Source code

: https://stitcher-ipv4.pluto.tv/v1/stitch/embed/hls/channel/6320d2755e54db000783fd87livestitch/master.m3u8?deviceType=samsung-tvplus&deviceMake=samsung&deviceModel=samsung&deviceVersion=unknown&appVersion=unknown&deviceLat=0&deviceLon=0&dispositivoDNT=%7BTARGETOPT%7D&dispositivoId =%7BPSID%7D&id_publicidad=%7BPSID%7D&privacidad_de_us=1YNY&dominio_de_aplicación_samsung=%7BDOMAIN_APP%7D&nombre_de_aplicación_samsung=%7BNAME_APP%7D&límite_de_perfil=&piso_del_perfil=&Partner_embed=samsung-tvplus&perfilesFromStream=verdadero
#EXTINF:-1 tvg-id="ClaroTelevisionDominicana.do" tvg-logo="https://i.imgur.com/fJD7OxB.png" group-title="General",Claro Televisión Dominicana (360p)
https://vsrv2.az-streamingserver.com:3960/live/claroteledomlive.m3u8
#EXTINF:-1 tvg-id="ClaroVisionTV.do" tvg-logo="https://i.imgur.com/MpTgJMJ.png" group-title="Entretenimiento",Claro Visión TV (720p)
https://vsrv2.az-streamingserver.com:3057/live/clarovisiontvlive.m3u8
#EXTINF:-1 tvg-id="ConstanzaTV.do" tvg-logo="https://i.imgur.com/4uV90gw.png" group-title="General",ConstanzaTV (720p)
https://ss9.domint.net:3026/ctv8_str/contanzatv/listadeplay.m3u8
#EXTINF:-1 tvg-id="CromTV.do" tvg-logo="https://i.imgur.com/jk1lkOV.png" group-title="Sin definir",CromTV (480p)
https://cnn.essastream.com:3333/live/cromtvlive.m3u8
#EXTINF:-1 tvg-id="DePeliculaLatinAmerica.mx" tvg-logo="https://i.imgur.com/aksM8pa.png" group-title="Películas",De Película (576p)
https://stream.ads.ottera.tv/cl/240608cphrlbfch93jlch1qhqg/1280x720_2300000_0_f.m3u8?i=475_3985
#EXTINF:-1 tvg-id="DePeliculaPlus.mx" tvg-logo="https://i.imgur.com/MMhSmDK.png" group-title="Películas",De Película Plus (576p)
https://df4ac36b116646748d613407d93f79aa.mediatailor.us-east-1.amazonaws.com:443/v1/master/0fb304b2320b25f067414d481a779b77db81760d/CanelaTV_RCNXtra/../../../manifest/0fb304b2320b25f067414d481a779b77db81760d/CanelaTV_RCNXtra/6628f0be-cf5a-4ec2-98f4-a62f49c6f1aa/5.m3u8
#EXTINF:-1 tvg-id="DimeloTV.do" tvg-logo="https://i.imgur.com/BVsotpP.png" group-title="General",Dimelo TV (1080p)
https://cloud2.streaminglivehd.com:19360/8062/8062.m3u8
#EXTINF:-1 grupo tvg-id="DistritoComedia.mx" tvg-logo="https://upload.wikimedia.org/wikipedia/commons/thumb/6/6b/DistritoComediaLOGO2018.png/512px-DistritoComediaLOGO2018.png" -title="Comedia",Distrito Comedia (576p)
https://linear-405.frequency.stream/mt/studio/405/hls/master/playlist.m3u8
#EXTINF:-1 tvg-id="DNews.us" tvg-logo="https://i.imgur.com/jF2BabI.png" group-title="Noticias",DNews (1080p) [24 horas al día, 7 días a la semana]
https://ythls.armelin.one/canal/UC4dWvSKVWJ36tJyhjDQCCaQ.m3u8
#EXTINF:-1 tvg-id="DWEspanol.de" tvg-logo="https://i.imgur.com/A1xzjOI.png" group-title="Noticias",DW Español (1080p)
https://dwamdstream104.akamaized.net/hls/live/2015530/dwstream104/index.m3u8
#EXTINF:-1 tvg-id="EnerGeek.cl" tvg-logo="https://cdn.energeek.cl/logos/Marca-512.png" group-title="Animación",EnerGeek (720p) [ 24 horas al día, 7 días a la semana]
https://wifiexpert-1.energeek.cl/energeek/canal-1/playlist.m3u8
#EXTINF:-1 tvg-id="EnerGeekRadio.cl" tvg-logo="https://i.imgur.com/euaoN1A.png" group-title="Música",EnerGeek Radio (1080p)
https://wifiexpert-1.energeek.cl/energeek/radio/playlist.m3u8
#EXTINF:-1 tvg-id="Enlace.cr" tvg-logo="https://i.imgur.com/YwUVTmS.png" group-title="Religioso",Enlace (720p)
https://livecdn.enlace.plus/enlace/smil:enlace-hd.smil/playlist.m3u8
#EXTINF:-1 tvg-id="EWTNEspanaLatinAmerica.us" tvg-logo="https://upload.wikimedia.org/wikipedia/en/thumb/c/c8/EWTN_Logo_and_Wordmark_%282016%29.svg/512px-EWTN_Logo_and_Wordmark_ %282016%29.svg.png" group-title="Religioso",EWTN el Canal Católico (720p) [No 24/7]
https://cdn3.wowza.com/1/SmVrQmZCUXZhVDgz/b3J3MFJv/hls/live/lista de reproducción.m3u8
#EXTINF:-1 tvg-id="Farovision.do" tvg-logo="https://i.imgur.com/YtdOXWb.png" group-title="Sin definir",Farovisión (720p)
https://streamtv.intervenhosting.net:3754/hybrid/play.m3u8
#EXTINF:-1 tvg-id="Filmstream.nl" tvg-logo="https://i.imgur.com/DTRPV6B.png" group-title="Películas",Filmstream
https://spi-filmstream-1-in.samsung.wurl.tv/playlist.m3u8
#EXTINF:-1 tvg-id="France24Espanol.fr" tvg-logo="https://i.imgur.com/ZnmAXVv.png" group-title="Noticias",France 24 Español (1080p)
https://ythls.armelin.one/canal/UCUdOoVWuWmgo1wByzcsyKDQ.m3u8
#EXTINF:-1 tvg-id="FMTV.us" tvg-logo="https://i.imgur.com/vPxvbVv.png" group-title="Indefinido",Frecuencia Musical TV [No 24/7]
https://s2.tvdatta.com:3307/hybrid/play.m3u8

********************

**WORK ORDER:**
Please filter the listing down to lines that include the word "hybrid".

**OUTPUT FOR THIS TASK:**
https://streamtv.intervenhosting.net:3754/hybrid/play.m3u8
https://s2.tvdatta.com:3307/hybrid/play.m3u8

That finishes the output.